バロックの時代12-ルーベンス対ヴェラスケス

2020.08.29 03:39

当時ルーベンスは50代の円熟期で、欧州中に赫赫たる名声を得ていた。その巨匠が、現国王フェリペ4世の絵を描かないわけがない。タイトルは「神に護られるフェリペ4世」。絵は消失しているが、実はヴェラスケスによる模写が残され、いかにもルーベンスらしく天使が登場している。

その絵はすぐ宮廷のサロン・ヌエーボに展示されたが、実はそれまで展示されていたのがヴェラスケス作フェリペ4世騎馬の絵画。この絵は侍従の間に移し替えられた。ヴェラスケスはバロックといえども肖像画に天使など描かない。これは国王でも同じで、写実の中に尊厳を描こうとするのである。

二人は気が合い、共にイタリア旅行を計画したというが、ヴェラスケスの内実はどうだったろうか?結局ルーベンスは何とスペインの外交大使となり、ネーデルランド枢密院書記官の肩書をもらってイングランドに旅立ち、ヴェラスケスは一人でイタリア旅行をする。

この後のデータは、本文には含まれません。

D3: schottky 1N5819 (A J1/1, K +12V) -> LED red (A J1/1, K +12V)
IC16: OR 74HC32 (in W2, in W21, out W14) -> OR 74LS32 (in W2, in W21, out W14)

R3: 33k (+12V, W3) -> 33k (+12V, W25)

その直前にヴェラスケスは「バッカスの勝利」という初めてのギリシャ神話を描く。ルーベンスもバッカスを描くが、この絵はまるで違う。描かれているのは現実の庶民ばかり。この絵は「酔っ払い」の愛称で親しまれるが、ヴェラスケスはギリシャ神話を現実の中で表現することをアピールする。